[Start of section]

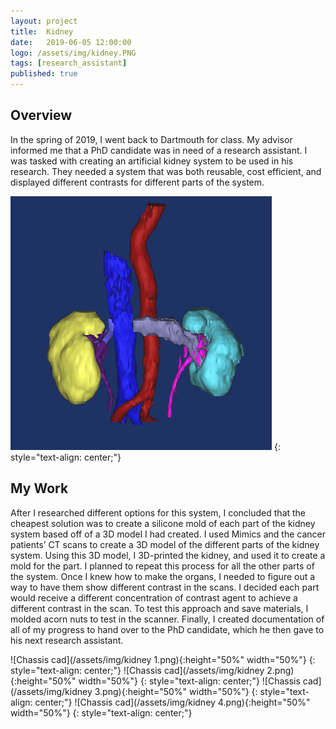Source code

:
 ```yaml
---
layout: project
title:  Kidney
date:   2019-06-05 12:00:00
logo: /assets/img/kidney.PNG
tags: [research_assistant]
published: true
---
```


## Overview
In the spring of 2019, I went back to Dartmouth for class. My advisor informed me that a PhD candidate was in need of a research assistant. I was tasked with creating an artificial kidney system to be used in his research. They needed a system that was both reusable, cost efficient, and displayed different contrasts for different parts of the system. 
	
![Chassis cad](/assets/img/kidney.PNG)
{: style="text-align: center;"}

## My Work
After I researched different options for this system, I concluded that the cheapest solution was to create a silicone mold of each part of the kidney system based off of a 3D model I had created. I used Mimics and the cancer patients’ CT scans to create a 3D model of the different parts of the kidney system. Using this 3D model, I 3D-printed the kidney, and used it to create a mold for the part. I planned to repeat this process for all the other parts of the system. Once I knew how to make the organs, I needed to figure out a way to have them show different contrast in the scans. I decided each part would receive a different concentration of contrast agent to achieve a different contrast in the scan. To test this approach and save materials, I molded acorn nuts to test in the scanner. Finally, I created documentation of all of my progress to hand over to the PhD candidate, which he then gave to his next research assistant. 

![Chassis cad](/assets/img/kidney 1.png){:height="50%" width="50%"}
{: style="text-align: center;"}
![Chassis cad](/assets/img/kidney 2.png){:height="50%" width="50%"}
{: style="text-align: center;"}
![Chassis cad](/assets/img/kidney 3.png){:height="50%" width="50%"}
{: style="text-align: center;"}
![Chassis cad](/assets/img/kidney 4.png){:height="50%" width="50%"}
{: style="text-align: center;"}
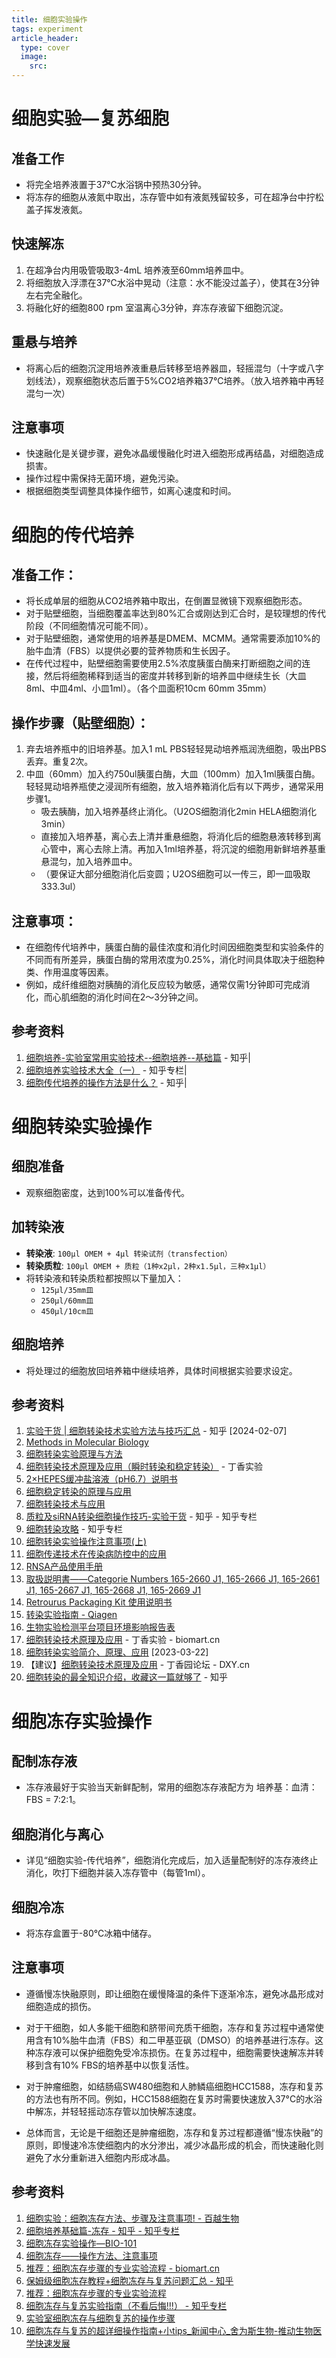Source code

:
 ```yaml
---
title: 细胞实验操作
tags: experiment
article_header:
  type: cover
  image:
    src: 
---
```




# 细胞实验—复苏细胞

## 准备工作

- 将完全培养液置于37℃水浴锅中预热30分钟。
- 将冻存的细胞从液氮中取出，冻存管中如有液氮残留较多，可在超净台中拧松盖子挥发液氮。

## 快速解冻

1. 在超净台内用吸管吸取3-4mL 培养液至60mm培养皿中。
2. 将细胞放入浮漂在37℃水浴中晃动（注意：水不能没过盖子），使其在3分钟左右完全融化。
3. 将融化好的细胞800 rpm 室温离心3分钟，弃冻存液留下细胞沉淀。

## 重悬与培养

- 将离心后的细胞沉淀用培养液重悬后转移至培养器皿，轻摇混匀（十字或八字划线法），观察细胞状态后置于5%CO2培养箱37℃培养。（放入培养箱中再轻混匀一次）

## 注意事项

- 快速融化是关键步骤，避免冰晶缓慢融化时进入细胞形成再结晶，对细胞造成损害。
- 操作过程中需保持无菌环境，避免污染。
- 根据细胞类型调整具体操作细节，如离心速度和时间。





# 细胞的传代培养

## 准备工作：
- 将长成单层的细胞从CO2培养箱中取出，在倒置显微镜下观察细胞形态。
- 对于贴壁细胞，当细胞覆盖率达到80%汇合或刚达到汇合时，是较理想的传代阶段（不同细胞情况可能不同）。
- 对于贴壁细胞，通常使用的培养基是DMEM、MCMM。通常需要添加10%的胎牛血清（FBS）以提供必要的营养物质和生长因子。
- 在传代过程中，贴壁细胞需要使用2.5%浓度胰蛋白酶来打断细胞之间的连接，然后将细胞稀释到适当的密度并转移到新的培养皿中继续生长（大皿8ml、中皿4ml、小皿1ml）。（各个皿面积10cm 60mm 35mm）

## 操作步骤（贴壁细胞）：
1. 弃去培养瓶中的旧培养基。加入1 mL PBS轻轻晃动培养瓶润洗细胞，吸出PBS丢弃。重复2次。
2. 中皿（60mm）加入约750ul胰蛋白酶，大皿（100mm）加入1ml胰蛋白酶。轻轻晃动培养瓶使之浸润所有细胞，放入培养箱消化后有以下两步，通常采用步骤1。
   - 吸去胰酶，加入培养基终止消化。（U2OS细胞消化2min HELA细胞消化3min）
   - 直接加入培养基，离心去上清并重悬细胞，将消化后的细胞悬液转移到离心管中，离心去除上清。再加入1ml培养基，将沉淀的细胞用新鲜培养基重悬混匀，加入培养皿中。
   - （要保证大部分细胞消化后变圆；U2OS细胞可以一传三，即一皿吸取333.3ul）

## 注意事项：
- 在细胞传代培养中，胰蛋白酶的最佳浓度和消化时间因细胞类型和实验条件的不同而有所差异，胰蛋白酶的常用浓度为0.25%，消化时间具体取决于细胞种类、作用温度等因素。
- 例如，成纤维细胞对胰酶的消化反应较为敏感，通常仅需1分钟即可完成消化，而心肌细胞的消化时间在2～3分钟之间。

## 参考资料
1. [细胞培养-实验室常用实验技术--细胞培养--基础篇](https://zhuanlan.zhihu.com/p/56943837) - 知乎|
2. [细胞培养实验技术大全（一）](https://zhuanlan.zhihu.com/p/33950762) - 知乎专栏|
3. [细胞传代培养的操作方法是什么？](https://www.zhihu.com/question/26452765) - 知乎|



# 细胞转染实验操作

## 细胞准备
- 观察细胞密度，达到100%可以准备传代。

## 加转染液
- **转染液**: `100μl OMEM + 4μl 转染试剂（transfection）`
- **转染质粒**: `100μl OMEM + 质粒（1种x2μl，2种x1.5μl，三种x1μl）`
- 将转染液和转染质粒都按照以下量加入：
  - `125μl/35mm皿`
  - `250μl/60mm皿`
  - `450μl/10cm皿`

## 细胞培养
- 将处理过的细胞放回培养箱中继续培养，具体时间根据实验要求设定。

## 参考资料
1. [实验干货 | 细胞转染技术实验方法与技巧汇总](https://zhuanlan.zhihu.com/p/56943837) - 知乎 [2024-02-07]
2. [Methods in Molecular Biology](https://www.springer.com/series/765)
3. [细胞转染实验原理与方法](https://www.researchgate.net/publications/337456350_Cellular_Transfection_Principles_and_Methods)
4. [细胞转染技术原理及应用（瞬时转染和稳定转染）](https://www.dingxiang.com/protocol/en/Cellular_Transfection_Technology_Principle_and_Application) - 丁香实验
5. [2×HEPES缓冲盐溶液（pH6.7）说明书](https://www.sigmaaldrich.com/technical-documents/protocols/biology/molec-biology/hepes-buffer.html)
6. [细胞稳定转染的原理与应用](https://www.researchgate.net/publications/338041878_The_Principle_and_Application_of_Cells_Transient_Transfection)
7. [细胞转染技术与应用](https://www.researchgate.net/publications/337456350_Cellular_Transfection_Technology_and_Application)
8. [质粒及siRNA转染细胞操作技巧-实验干货](https://zhuanlan.zhihu.com/p/33950762) - 知乎 - 知乎专栏
9. [细胞转染攻略](https://zhuanlan.zhihu.com/p/26452765) - 知乎专栏
10. [细胞转染实验操作注意事项(上)](https://www.zhihu.com/question/26452765)
11. [细胞传递技术在传染病防控中的应用](https://www.researchgate.net/publications/338041878_Application_of_Cell_Transfection_Technology_in_the_Prevention_and_Control_of_Infectious_Diseases)
12. [RNSA产品使用手册](https://www.researchgate.net/publication/338041878_RNAi_and_the_Application_of_Transfection_Technology)
13. [取扱説明書——Categorie Numbers 165-2660 J1, 165-2666 J1, 165-2661 J1, 165-2667 J1, 165-2668 J1, 165-2669 J1](https://www.qiagen.com/us/products/discovery-and-translational-research/rnai/rna-interference-reagents/rnai-protocols/)
14. [Retrourus Packaging Kit 使用说明书](https://www.thermofisher.com/order/catalog/product/K180001)
15. [转染实验指南 - Qiagen](https://www.qiagen.com/us/shop/genes-and-pathways/molecular-biology/dna-purification/hipure-dna-miniprep-kit/?returnUrl=%2Fus%2Fshop%2Fsearch%3Fterm%3Dhipure)
16. [生物实验检测平台项目环境影响报告表](https://www.epa.gov/hw-gen/risk-assessment)
17. [细胞转染技术原理及应用](https://www.dingxiang.com/protocol/en/Cellular_Transfection_Technology_Principle_and_Application) - 丁香实验 - biomart.cn
18. [细胞转染实验简介、原理、应用](https://www.researchgate.net/publications/338041878_Cell_Transfection_Experiment_Introduction_Principle_Application) [2023-03-22]
19. 【建议】[细胞转染技术原理及应用](https://bbs.dxy.cn/topics/65879814) - 丁香园论坛 - DXY.cn
20. [细胞转染的最全知识介绍，收藏这一篇就够了](https://zhuanlan.zhihu.com/p/56943837) - 知乎




# 细胞冻存实验操作

## 配制冻存液
- 冻存液最好于实验当天新鲜配制，常用的细胞冻存液配方为 培养基：血清：FBS = 7:2:1。

## 细胞消化与离心
- 详见“细胞实验-传代培养”，细胞消化完成后，加入适量配制好的冻存液终止消化，吹打下细胞并装入冻存管中（每管1ml）。

## 细胞冷冻
- 将冻存盒置于-80℃冰箱中储存。

## 注意事项
- 遵循慢冻快融原则，即让细胞在缓慢降温的条件下逐渐冷冻，避免冰晶形成对细胞造成的损伤。

- 对于干细胞，如人多能干细胞和脐带间充质干细胞，冻存和复苏过程中通常使用含有10%胎牛血清（FBS）和二甲基亚砜（DMSO）的培养基进行冻存。这种冻存液可以保护细胞免受冷冻损伤。在复苏过程中，细胞需要快速解冻并转移到含有10% FBS的培养基中以恢复活性。

- 对于肿瘤细胞，如结肠癌SW480细胞和人肺鳞癌细胞HCC1588，冻存和复苏的方法也有所不同。例如，HCC1588细胞在复苏时需要快速放入37°C的水浴中解冻，并轻轻摇动冻存管以加快解冻速度。

- 总体而言，无论是干细胞还是肿瘤细胞，冻存和复苏过程都遵循“慢冻快融”的原则，即慢速冷冻使细胞内的水分渗出，减少冰晶形成的机会，而快速融化则避免了水分重新进入细胞内形成冰晶。

## 参考资料
1. [细胞实验：细胞冻存方法、步骤及注意事项! - 百越生物](#)
2. [细胞培养基础篇-冻存 - 知乎 - 知乎专栏](#)
3. [细胞冻存实验操作—BIO-101](#)
4. [细胞冻存——操作方法、注意事项](#)
5. [推荐：细胞冻存步骤的专业实验流程 - biomart.cn](#)
6. [保姆级细胞冻存教程+细胞冻存与复苏问题汇总 - 知乎](#)
7. [推荐：细胞冻存步骤的专业实验流程](#)
8. [细胞冻存与复苏实验指南（不看后悔!!!） - 知乎专栏](#)
9. [实验室细胞冻存与细胞复苏的操作步骤](#)
10. [细胞冻存与复苏的超详细操作指南+小tips_新闻中心_舍为斯生物-推动生物医学快速发展](#)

[End of section]

=== INSTRUCTIONS TO FOLLOW ===
Locate the lines above that hold the word "candidate". Show every one of them.

=== SOLUTION BELOW ===
In the spring of 2019, I went back to Dartmouth for class. My advisor informed me that a PhD candidate was in need of a research assistant. I was tasked with creating an artificial kidney system to be used in his research. They needed a system that was both reusable, cost efficient, and displayed different contrasts for different parts of the system. 
After I researched different options for this system, I concluded that the cheapest solution was to create a silicone mold of each part of the kidney system based off of a 3D model I had created. I used Mimics and the cancer patients’ CT scans to create a 3D model of the different parts of the kidney system. Using this 3D model, I 3D-printed the kidney, and used it to create a mold for the part. I planned to repeat this process for all the other parts of the system. Once I knew how to make the organs, I needed to figure out a way to have them show different contrast in the scans. I decided each part would receive a different concentration of contrast agent to achieve a different contrast in the scan. To test this approach and save materials, I molded acorn nuts to test in the scanner. Finally, I created documentation of all of my progress to hand over to the PhD candidate, which he then gave to his next research assistant. 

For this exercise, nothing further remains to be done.